Job: Pull every line that holds the word "sotto" from the entries.

Input for this task:
★ ★ ★ ★ ★
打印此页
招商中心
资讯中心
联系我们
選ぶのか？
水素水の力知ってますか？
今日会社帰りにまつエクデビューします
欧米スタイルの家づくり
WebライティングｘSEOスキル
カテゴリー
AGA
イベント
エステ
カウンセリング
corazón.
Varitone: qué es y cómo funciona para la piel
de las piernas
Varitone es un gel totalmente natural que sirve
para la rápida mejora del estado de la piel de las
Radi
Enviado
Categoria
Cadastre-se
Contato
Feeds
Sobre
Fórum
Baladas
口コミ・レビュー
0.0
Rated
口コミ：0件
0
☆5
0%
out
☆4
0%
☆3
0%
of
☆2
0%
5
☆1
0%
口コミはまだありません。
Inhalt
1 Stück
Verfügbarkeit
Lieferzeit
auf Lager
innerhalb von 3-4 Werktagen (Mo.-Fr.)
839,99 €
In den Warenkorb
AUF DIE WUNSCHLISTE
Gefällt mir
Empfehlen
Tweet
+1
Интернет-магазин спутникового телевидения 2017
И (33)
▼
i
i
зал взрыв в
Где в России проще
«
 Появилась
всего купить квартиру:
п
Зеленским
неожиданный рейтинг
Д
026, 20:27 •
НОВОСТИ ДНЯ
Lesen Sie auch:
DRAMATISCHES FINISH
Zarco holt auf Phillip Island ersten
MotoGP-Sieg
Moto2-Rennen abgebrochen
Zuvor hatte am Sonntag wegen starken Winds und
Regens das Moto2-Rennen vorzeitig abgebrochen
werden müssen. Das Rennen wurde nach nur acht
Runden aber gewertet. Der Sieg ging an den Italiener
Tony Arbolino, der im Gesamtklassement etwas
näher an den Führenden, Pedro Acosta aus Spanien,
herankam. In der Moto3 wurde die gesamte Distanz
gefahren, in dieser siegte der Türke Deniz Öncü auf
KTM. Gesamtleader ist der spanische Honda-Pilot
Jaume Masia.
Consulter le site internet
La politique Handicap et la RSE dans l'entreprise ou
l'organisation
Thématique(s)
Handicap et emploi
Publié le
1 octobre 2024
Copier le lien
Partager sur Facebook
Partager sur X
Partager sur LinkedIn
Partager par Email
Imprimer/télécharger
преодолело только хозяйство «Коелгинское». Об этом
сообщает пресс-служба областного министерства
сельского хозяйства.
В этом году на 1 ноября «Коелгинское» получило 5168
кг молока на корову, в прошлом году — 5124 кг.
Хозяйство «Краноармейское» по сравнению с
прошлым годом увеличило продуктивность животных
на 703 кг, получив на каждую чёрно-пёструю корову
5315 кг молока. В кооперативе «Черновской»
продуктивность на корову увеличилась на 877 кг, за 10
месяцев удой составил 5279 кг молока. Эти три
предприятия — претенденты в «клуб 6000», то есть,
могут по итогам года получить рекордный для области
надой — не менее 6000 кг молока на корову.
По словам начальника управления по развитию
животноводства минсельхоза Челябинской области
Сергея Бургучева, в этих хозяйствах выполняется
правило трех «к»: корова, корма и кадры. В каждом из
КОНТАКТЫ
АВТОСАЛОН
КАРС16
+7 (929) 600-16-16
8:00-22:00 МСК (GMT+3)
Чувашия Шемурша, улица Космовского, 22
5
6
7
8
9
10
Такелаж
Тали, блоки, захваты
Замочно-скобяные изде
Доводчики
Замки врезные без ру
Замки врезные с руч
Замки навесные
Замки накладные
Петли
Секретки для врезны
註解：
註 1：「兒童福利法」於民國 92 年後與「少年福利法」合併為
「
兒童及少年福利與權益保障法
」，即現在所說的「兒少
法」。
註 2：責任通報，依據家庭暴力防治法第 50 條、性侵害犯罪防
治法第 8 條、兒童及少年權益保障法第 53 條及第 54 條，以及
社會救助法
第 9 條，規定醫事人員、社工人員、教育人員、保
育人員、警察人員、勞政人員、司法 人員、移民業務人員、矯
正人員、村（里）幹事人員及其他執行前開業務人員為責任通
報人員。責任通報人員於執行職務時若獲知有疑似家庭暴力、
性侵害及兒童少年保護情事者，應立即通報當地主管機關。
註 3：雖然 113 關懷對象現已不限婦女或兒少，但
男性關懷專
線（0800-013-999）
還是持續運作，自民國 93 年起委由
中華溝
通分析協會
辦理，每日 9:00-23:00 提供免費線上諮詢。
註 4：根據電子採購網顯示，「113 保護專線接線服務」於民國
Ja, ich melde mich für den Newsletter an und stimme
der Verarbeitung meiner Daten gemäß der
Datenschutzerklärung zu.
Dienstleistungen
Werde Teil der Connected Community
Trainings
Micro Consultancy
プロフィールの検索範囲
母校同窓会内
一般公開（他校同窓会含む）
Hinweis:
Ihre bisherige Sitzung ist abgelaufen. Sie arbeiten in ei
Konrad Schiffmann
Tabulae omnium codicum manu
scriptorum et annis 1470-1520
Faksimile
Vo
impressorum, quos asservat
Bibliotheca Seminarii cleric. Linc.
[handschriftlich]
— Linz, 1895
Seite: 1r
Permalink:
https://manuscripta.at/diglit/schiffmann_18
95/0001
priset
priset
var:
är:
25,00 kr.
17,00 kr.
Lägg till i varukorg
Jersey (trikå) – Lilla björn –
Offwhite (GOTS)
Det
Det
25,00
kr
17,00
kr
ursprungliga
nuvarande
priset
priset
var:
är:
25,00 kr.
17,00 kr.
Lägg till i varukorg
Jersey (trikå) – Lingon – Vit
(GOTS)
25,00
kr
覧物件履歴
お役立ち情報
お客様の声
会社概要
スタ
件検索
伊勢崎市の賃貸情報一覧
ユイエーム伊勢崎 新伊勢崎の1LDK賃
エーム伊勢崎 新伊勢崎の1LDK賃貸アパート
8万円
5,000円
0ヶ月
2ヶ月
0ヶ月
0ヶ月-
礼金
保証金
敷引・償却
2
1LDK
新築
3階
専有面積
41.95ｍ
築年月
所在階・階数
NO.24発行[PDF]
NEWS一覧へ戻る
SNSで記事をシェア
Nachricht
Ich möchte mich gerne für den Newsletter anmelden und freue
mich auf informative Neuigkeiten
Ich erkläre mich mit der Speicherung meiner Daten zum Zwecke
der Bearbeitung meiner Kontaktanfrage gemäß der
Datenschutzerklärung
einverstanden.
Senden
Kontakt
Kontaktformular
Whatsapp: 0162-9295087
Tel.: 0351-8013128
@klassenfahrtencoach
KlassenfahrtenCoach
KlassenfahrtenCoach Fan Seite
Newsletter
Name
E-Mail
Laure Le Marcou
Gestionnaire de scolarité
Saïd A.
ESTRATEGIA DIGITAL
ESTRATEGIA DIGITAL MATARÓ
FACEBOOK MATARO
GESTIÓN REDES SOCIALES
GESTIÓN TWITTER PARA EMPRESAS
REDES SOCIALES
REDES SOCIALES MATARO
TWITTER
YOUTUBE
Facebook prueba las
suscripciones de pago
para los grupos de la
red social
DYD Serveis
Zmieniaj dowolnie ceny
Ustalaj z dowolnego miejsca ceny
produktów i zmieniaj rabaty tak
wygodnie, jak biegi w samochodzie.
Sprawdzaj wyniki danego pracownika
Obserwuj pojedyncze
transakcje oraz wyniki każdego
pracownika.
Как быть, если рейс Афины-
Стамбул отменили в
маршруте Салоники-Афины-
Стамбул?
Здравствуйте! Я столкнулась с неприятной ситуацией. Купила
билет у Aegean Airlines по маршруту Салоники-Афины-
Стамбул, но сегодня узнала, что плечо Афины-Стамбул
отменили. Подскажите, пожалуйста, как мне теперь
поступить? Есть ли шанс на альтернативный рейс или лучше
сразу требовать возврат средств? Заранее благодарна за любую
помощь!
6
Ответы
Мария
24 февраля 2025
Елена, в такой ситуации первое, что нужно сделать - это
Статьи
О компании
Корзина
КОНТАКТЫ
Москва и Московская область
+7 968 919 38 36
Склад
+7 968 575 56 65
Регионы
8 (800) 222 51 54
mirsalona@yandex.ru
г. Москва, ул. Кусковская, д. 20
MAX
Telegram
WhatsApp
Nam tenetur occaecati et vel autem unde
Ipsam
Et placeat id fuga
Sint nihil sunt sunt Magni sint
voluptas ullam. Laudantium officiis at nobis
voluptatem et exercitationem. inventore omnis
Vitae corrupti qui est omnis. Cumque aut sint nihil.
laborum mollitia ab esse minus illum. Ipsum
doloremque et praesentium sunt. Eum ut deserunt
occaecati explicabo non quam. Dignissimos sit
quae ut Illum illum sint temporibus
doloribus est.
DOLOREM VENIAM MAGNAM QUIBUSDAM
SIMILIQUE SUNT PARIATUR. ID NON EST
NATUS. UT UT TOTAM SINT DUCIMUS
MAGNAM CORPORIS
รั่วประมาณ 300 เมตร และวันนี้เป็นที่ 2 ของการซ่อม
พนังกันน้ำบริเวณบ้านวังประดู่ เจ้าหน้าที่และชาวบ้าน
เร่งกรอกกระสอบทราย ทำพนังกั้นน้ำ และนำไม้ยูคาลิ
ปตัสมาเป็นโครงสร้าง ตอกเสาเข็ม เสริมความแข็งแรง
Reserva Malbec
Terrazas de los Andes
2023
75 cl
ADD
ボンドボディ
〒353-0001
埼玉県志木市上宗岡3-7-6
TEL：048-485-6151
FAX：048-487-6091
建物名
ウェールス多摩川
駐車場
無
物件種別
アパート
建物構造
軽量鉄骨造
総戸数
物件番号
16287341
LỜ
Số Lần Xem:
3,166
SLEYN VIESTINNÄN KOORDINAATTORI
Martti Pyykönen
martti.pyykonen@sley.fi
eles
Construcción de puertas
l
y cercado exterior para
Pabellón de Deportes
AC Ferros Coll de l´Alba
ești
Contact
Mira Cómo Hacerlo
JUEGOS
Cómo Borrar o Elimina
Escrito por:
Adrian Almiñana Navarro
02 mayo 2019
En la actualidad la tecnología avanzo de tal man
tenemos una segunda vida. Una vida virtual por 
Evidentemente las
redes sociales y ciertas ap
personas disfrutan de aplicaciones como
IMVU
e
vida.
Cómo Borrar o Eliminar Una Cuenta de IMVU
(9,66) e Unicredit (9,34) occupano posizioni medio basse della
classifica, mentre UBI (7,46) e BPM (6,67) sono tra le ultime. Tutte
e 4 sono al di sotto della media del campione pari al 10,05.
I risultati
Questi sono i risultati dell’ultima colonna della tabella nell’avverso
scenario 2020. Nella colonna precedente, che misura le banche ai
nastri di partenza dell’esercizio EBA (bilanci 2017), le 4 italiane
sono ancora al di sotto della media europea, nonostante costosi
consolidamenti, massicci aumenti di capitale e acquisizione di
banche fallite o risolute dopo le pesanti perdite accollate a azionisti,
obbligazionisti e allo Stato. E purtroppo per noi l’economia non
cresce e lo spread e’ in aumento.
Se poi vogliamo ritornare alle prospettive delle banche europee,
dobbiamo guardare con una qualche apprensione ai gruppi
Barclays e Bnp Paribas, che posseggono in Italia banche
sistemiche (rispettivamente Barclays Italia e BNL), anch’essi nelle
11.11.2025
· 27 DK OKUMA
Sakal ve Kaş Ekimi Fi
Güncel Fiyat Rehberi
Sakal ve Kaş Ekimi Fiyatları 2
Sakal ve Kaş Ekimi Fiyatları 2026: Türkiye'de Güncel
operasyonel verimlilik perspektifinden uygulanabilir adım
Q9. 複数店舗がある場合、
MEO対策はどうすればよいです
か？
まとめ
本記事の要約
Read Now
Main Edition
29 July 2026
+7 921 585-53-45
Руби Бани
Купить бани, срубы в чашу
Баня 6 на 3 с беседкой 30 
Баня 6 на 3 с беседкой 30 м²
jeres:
★ ★ ★ ★ ★
Task answer:
e 4 sono al di sotto della media del campione pari al 10,05.
sono ancora al di sotto della media europea, nonostante costosi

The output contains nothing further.